Kalau kita tidak mau mengosongkan diri dan merasa sudah cukup, sudah aman dan nyaman dengan pengetahuan, sikap, dan pendapat kita sendiri, maka kita akan tertutup untuk menerima masukan. Apa pun yang kita dengar tidak akan kita terima dengan hati dan budi yang terbuka tetapi akan tertumpah keluar. Kita dengar dengan telinga kanan, keluar telinga kiri; bahkan keluar dari telinga kanan juga sehingga tidak lewat sama sekali. Kita akan cenderung sulit menerima sharing pengalaman, masukan/usulan, dan nasihat dari orang lain. Bahkan, sikap kita cenderung mengabaikan, meremehkan atau menanggapinya dengan sinis. Padahal, pengalaman orang lain yang dibagikan, masukan/usulan, dan nasihat orang lain merupakan salah satu cara dan sarana bagaimana Tuhan berbicara kepada kita. Bukankah kita masing-masing diciptakan sebagai gambar dan rupa Allah (Kej 1:26-27).
Agar kita sampai pada sikap pengosongan diri, dibutuhkan kerendahan hati untuk mengakui kelemahan dan keterbatasan diri kita sehingga kita membutuhkan kehadiran orang lain yang memberikan masukan, usulan, nasihat, dan berbagai macam pertolongan yang lain. Dalam terang iman, mereka-mereka itu dipakai oleh Tuhan untuk memberikan kasih-karunia-Nya kepada kita. Sebab, setiap orang menjadi salah satu tanda nyata kehadiran Tuhan di tengah-tengah kita. Tuhan hadir, bersabda, dan berkarya di dalam dan melalui saudara-saudari di sekitar kita.

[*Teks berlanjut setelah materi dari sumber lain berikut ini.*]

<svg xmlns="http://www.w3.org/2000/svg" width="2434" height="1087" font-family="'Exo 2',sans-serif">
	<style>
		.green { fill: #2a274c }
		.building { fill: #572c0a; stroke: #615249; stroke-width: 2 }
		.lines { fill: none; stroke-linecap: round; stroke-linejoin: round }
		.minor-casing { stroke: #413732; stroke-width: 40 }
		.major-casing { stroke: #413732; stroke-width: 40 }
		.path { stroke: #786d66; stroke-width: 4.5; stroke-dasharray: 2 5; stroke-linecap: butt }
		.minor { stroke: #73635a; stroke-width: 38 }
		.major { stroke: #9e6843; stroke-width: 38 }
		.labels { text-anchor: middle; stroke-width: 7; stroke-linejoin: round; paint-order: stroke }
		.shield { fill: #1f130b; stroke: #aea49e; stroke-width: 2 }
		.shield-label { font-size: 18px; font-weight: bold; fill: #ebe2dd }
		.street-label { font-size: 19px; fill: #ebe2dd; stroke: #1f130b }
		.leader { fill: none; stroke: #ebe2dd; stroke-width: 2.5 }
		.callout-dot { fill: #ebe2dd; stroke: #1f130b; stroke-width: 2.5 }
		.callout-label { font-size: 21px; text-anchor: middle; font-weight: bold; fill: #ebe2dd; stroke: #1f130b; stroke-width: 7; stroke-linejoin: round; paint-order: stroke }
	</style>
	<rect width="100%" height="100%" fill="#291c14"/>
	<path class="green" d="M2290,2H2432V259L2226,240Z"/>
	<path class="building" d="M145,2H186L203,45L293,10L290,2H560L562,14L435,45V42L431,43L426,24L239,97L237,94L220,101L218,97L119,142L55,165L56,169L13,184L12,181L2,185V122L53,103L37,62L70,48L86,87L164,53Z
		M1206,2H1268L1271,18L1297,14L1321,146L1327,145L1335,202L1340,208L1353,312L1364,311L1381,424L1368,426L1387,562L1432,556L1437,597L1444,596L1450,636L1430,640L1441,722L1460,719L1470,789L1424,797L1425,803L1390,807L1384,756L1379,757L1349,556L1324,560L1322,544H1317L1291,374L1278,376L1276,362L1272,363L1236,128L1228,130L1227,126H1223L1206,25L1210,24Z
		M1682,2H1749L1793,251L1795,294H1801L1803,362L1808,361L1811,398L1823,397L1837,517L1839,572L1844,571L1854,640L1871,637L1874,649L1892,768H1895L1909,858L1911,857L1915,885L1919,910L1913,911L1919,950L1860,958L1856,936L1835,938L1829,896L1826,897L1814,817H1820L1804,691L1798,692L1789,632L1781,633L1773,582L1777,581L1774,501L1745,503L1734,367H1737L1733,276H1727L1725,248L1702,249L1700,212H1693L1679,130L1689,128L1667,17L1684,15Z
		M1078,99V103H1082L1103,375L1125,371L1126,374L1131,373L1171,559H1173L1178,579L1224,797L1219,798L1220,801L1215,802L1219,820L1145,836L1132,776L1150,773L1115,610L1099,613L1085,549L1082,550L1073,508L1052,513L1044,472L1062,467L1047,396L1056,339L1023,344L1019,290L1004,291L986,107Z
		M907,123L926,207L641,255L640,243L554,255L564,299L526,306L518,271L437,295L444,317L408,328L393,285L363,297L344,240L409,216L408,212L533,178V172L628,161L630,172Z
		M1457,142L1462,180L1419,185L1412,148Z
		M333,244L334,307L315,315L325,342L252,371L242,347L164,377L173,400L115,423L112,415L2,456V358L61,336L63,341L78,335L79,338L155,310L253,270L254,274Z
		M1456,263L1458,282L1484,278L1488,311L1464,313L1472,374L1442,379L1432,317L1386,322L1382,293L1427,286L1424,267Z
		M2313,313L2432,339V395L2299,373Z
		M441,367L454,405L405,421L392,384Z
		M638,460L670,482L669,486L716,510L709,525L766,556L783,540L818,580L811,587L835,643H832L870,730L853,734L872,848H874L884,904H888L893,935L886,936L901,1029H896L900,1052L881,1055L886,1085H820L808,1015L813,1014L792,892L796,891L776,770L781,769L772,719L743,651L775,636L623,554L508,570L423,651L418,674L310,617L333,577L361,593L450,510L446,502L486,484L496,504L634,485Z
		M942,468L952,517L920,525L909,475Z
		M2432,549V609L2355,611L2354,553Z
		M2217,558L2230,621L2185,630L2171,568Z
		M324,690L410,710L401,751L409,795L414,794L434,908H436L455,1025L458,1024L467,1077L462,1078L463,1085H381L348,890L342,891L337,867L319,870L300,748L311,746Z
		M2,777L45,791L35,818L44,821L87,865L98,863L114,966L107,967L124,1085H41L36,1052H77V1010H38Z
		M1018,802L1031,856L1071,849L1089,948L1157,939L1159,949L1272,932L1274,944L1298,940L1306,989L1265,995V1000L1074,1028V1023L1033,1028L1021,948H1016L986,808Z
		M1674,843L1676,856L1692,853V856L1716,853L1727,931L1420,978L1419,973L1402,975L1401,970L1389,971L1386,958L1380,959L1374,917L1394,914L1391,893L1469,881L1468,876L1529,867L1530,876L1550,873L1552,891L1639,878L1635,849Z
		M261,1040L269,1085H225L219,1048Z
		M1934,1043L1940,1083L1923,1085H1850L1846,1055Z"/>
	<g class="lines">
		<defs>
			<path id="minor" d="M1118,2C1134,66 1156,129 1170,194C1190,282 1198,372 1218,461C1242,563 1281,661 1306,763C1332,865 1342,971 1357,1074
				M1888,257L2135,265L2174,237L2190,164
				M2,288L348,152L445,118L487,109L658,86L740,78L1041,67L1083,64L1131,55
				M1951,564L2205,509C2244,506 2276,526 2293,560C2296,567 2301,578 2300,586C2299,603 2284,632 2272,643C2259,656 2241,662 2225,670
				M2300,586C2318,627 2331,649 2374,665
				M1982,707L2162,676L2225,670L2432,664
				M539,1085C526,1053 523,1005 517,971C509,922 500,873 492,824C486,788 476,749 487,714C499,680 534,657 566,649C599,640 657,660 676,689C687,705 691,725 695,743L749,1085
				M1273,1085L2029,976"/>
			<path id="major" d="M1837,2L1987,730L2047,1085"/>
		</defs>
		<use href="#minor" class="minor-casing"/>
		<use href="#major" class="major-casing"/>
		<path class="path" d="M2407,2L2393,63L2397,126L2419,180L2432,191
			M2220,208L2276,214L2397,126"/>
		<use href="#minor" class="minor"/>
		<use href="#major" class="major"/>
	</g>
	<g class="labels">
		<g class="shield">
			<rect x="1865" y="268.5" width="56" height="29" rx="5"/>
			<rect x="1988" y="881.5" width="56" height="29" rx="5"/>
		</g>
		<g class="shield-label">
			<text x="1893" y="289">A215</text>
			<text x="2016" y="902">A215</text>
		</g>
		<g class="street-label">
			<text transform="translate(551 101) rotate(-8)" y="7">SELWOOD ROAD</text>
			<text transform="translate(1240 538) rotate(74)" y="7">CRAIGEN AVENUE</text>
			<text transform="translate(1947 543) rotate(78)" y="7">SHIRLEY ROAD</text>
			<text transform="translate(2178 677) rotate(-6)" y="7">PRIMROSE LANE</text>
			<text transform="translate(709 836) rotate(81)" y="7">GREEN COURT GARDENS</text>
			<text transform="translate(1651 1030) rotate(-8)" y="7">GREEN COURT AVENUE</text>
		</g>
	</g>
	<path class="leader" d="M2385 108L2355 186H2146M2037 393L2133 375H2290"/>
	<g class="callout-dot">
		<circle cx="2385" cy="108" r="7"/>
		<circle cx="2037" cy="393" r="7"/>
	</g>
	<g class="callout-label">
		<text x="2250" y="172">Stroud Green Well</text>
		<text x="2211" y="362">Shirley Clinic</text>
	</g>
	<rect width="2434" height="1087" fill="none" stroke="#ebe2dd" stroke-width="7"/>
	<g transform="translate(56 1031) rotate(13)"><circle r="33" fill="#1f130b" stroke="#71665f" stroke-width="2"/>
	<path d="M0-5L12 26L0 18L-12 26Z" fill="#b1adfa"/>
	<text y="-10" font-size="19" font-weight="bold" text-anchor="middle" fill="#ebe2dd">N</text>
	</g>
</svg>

Bacaan II merupakan sharing iman dari St. Paulus. Dalam segala perjuangan dan pergulatan hidupnya, St. Paulus mengalami Tuhan yang bersabda, “Cukuplah kasih karunia-Ku bagimu, sebab justru dalam kelemahan kuasa-Ku menjadi sempurna” (bdk. 2Kor 12:9). Hal yang sama berlaku bagi kita. Kalau kita mau rendah hati dengan mengakui kelemahan dan keterbatasan kita dan bahwa kita membutuhkan Tuhan dan orang lain, maka Tuhan juga akan selalu mencukupkan kekurangan-kekurangan kita, entah secara langsung atau melalui orang-orang di sekitar kita.
Maka, sabda Tuhan hari ini mengajak kita untuk rendah hati dan mau mengosongkan diri, agar kita dapat dengan terbuka menerima kehadiran Tuhan. Entah Tuhan yang hadir dalam sabda-Nya, atau dalam rupa roti dan anggur ekaristi, atau dalam diri orang-orang di sekitar kita. Kita kosongkan diri kita, agar Tuhanlah yang mengisi dan memenuhi hidup kita. Kalau kita dipenuhi oleh Tuhan sendiri, maka pikiran, perasaan, perkataan, sikap, dan tindakan-tindakan kita juga akan selalu menghadirkan kasih karunia Tuhan. Akibatnya, kalau suatu saat kita ditolak seperti Yesus, kita tidak akan putus asa tetapi tetap setia pada misi dan perutusan kita.